Another tough decision has come up as well in my life. I have been struggling the past few months on very intense theological issues facing the church today, specifically roles of gender and sexuality in the church (ordination of women, homosexuality, etc). In this exploration I have kept my reading broad and my prayer intense; discerning what God is saying, open to his calling on my pilgrimage. While I thought I had found a spiritual home, God may be calling me elsewhere. And this tragedy of the break-up of my engagement has given me the opportunity to really seek God in this. This is scary and overwhelming. But I trust God and know that wherever I end up, it is where he was already waiting. This has been another event that has brought sadness into my heart, leaving St Justin’s has been heart-breaking (because of all the people I love there), but I know this break is necessary for me to heal as well as explore and who knows where I’ll end up.
I have started participating in a lot more activities, meeting new people and traveling.I am enjoying having my own place and the difficulties of living on my own. I am looking forward to a trip to Colorado in a few months and a trip to Iceland in the Spring. I am going to grad school to get my M.A. in Religious Studies at either University of Florida or Florida State University next year before I head off to seminary to pursue God’s calling into the ministry.

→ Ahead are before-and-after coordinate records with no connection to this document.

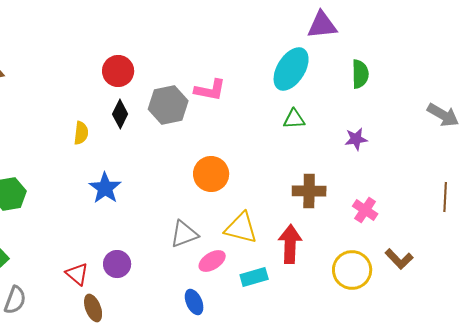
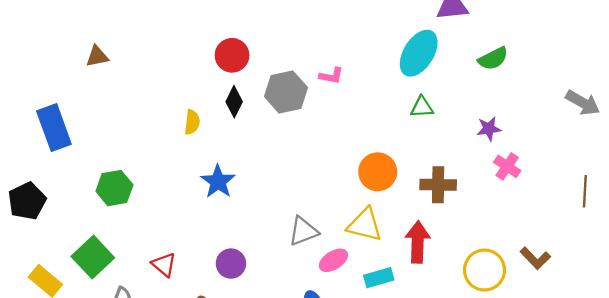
green semicircle: (360, 74) -> (493, 59), turned 64
pink L-shape: (210, 90) -> (331, 76), size x0.7
orange circle: (211, 174) -> (378, 172), moved
pink cross: (365, 210) -> (507, 166), moved
red triangle: (77, 274) -> (164, 265), moved

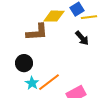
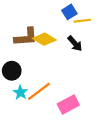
yellow diamond: (54, 16) -> (44, 39), moved, turned 30

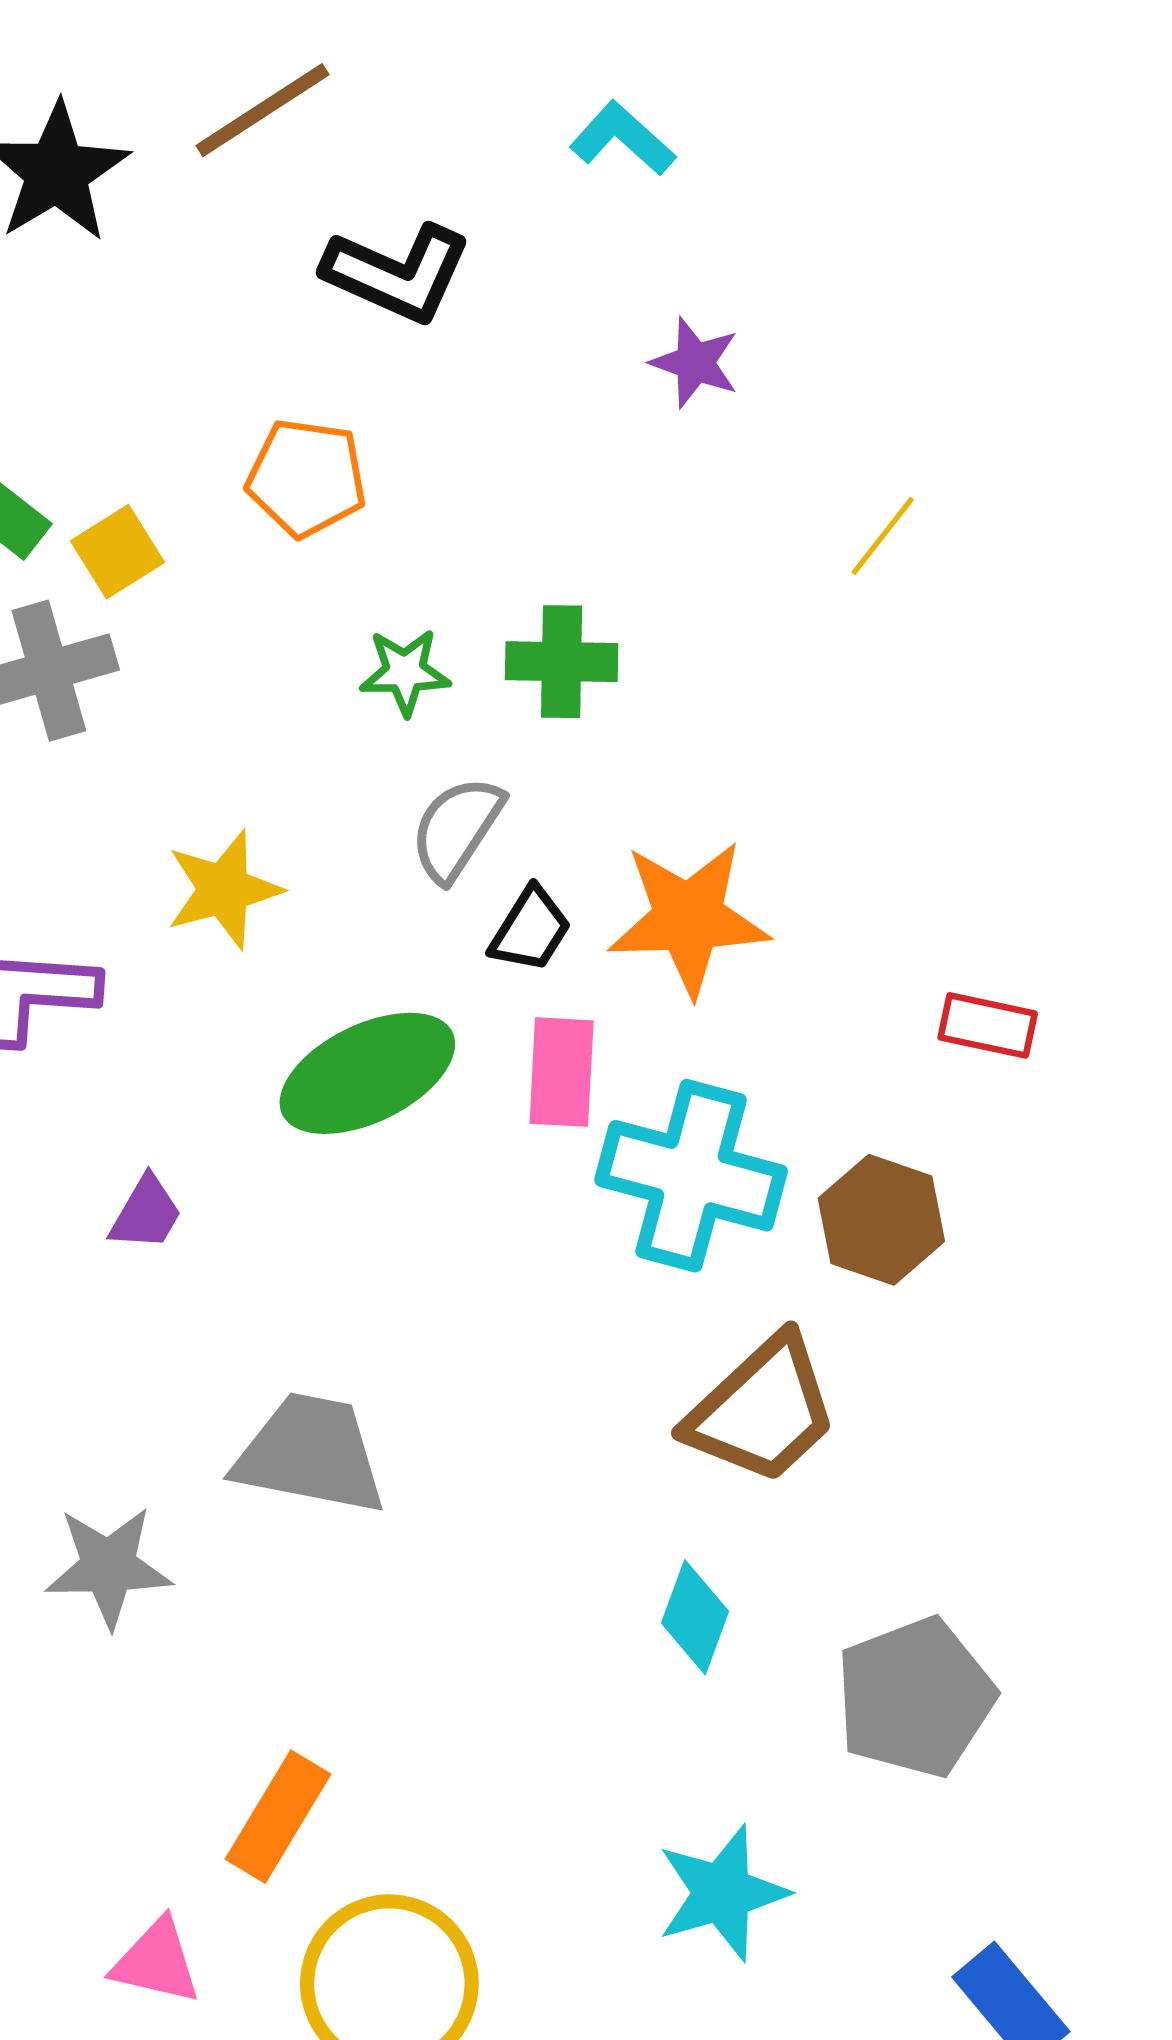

I am excited to see how this pilgrimage of my life continues, I know that the only dependable thing in this life is God’s inexhaustible love he has for us. I know that I can never abandon him or his calling on my life, even when he changes my plans. But that’s just like the Holy Spirit, he always likes to stir things up.
I just want to let you all know, if you’ve made it this far, that I love you. I really do. I am sorry if I have not been a dependable friend, I’m sorry for my selfishness. Please forgive me; I will try harder next time to love you the way you deserve to be loved. And you have no idea how grateful I am to all of you who have listened to me grieve, listened to me give an impassioned opinion on a particular subject, been there to just drink a beer with, talk on the phone or give me a hug. I would love to hear from you all, especially if it has been a while. Thanks again.